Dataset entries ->
>>>

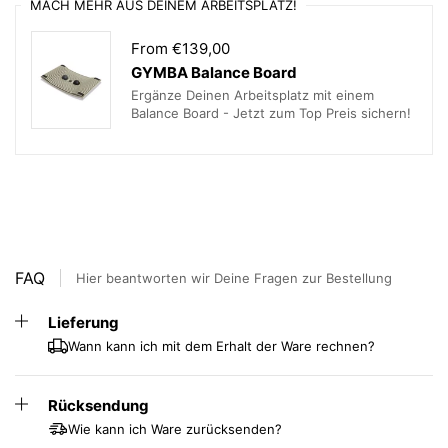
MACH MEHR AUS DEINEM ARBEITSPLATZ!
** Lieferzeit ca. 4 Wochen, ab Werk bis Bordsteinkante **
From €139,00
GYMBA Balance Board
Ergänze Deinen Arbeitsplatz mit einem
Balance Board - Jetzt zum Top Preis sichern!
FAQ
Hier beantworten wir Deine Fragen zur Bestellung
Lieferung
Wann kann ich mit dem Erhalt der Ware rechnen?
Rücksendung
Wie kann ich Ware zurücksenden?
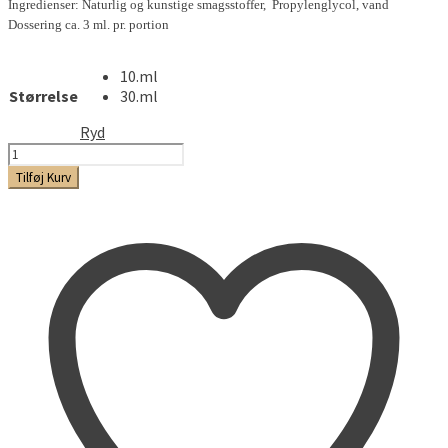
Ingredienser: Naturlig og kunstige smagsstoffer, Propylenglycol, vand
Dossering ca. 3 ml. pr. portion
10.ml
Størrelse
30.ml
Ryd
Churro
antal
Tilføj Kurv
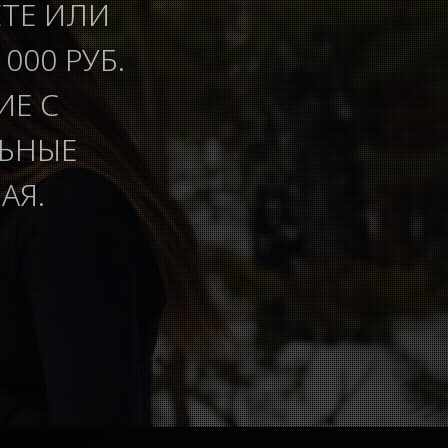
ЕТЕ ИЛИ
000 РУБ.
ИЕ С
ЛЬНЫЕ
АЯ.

<<<

TO DO -> Write down every line of the data above that includes the string "Board".

YOUR RESPONSE ->
GYMBA Balance Board
Balance Board - Jetzt zum Top Preis sichern!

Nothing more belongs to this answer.